Florida and Rhode Island Seafood Companies Sentenced for Conspiracy to Mislabel Shrimp and Salmon

The Justice Department, along with National Oceanic and Atmospheric Administration, the Florida Department of Agriculture and Consumer Services and U.S. Immigration and Customs Enforcement, announced that Mark Platt of Boca Raton, Shifco, Inc., located in Hialeah, and Northern Fisheries Ltd, located in Rhode Island, were sentenced Friday, March 25, 2011, based on their earlier guilty pleas to conspiring to commit Lacey Act violations.

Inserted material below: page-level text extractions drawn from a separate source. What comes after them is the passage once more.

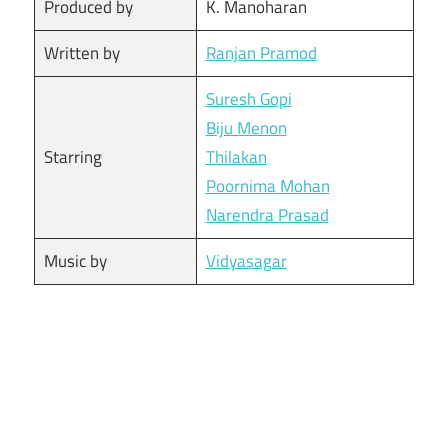
Produced by
K. Manoharan
Written by
Ranjan Pramod
Suresh Gopi
Biju Menon
Starring
Thilakan
Poornima Mohan
Narendra Prasad
Music by
Vidyasagar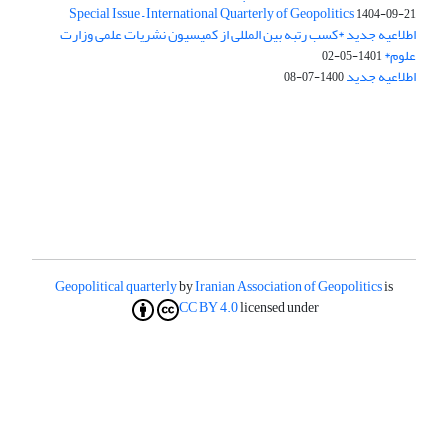
Special Issue – International Quarterly of Geopolitics
1404-09-21
اطلاعیه جدید *کسب رتبه بین المللی از کمیسیون نشریات علمی وزارت
علوم*
1401-05-02
اطلاعیه جدید
1400-07-08
Geopolitical quarterly
by
Iranian Association of Geopolitics
is
CC BY 4.0
licensed under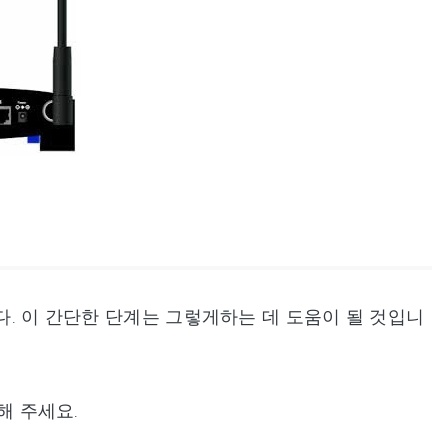
다. 이 간단한 단계는 그렇게하는 데 도움이 될 것입니
해 주세요.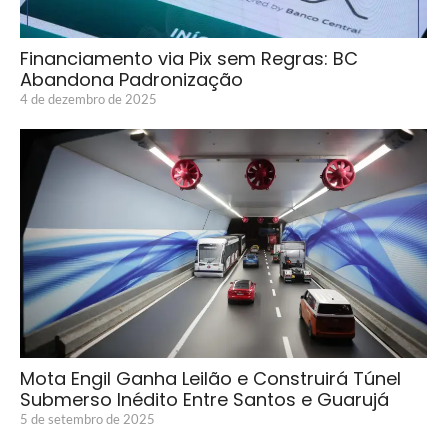
Financiamento via Pix sem Regras: BC
Abandona Padronização
4 de dezembro de 2025
Mota Engil Ganha Leilão e Construirá Túnel
Submerso Inédito Entre Santos e Guarujá
5 de setembro de 2025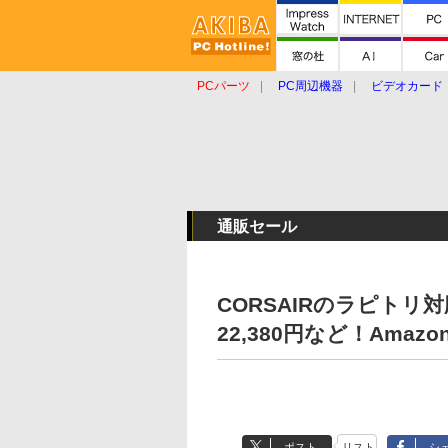
PCパーツ
PC周辺機器
ビデオカード
タブレット
おもしろグッズ
ショップ
通販セール
CORSAIRのラピトリ対
22,380円など！Ama
ポスト
リスト
シ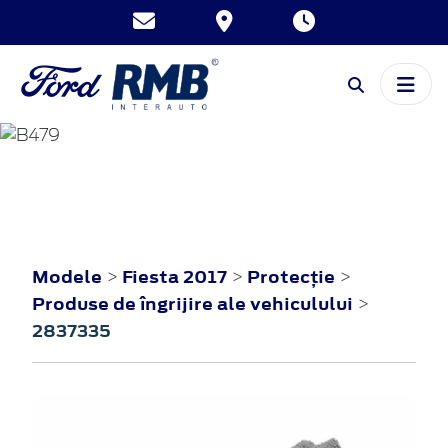
FIESTA
2017
Modele
Fiesta 2017
Protecţie
>
>
>
Produse de îngrijire ale vehiculului
>
2837335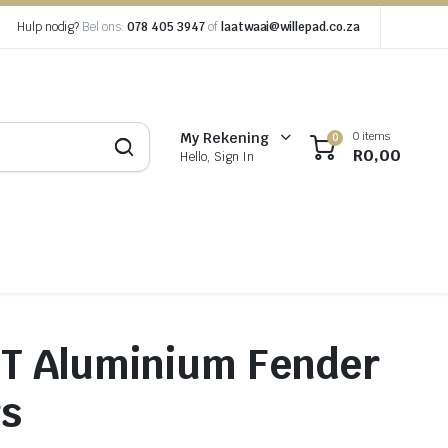
Hulp nodig?
Bel ons:
078 405 3947
of
laatwaai@willepad.co.za
0 items
My Rekening
0
R
0,00
Hello, Sign In
JT Aluminium Fender
rs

Platt was sentenced to three years probation, six months home confinement with electronic monitoring, and restrictions on working in the food industry and seafood industry. Further, Platt was required to complete one hundred hours of community service, including writing an article describing his conduct in the instant case, and assisting in teaching the seafood industry about COOL Regulations and Lacey Act requirements. Northern was sentenced to two years probation, a $3,500 fine and $400 special assessment. Shifco was sentenced to one year probation on each count of conviction, to run concurrently, and a $1,600 special assessment.

From January through February 2010, Platt, Shifco and Northern engaged in a scheme through which Platt oversaw the false repackaging and labeling of 1,500 pounds of frozen chum Salmon fillets. The fillets, which were Product of China, were re-labeled as being chum Salmon fillets Product of Russia. In addition, Platt and Shifco pled guilty to a scheme to re-label more than a million pounds of less marketable shrimp from Thailand, Malaysia, and Indonesia, as being from Panama, Ecuador, and Honduras. The shrimp had an estimated retail value of between $250,000 and $1,000,000.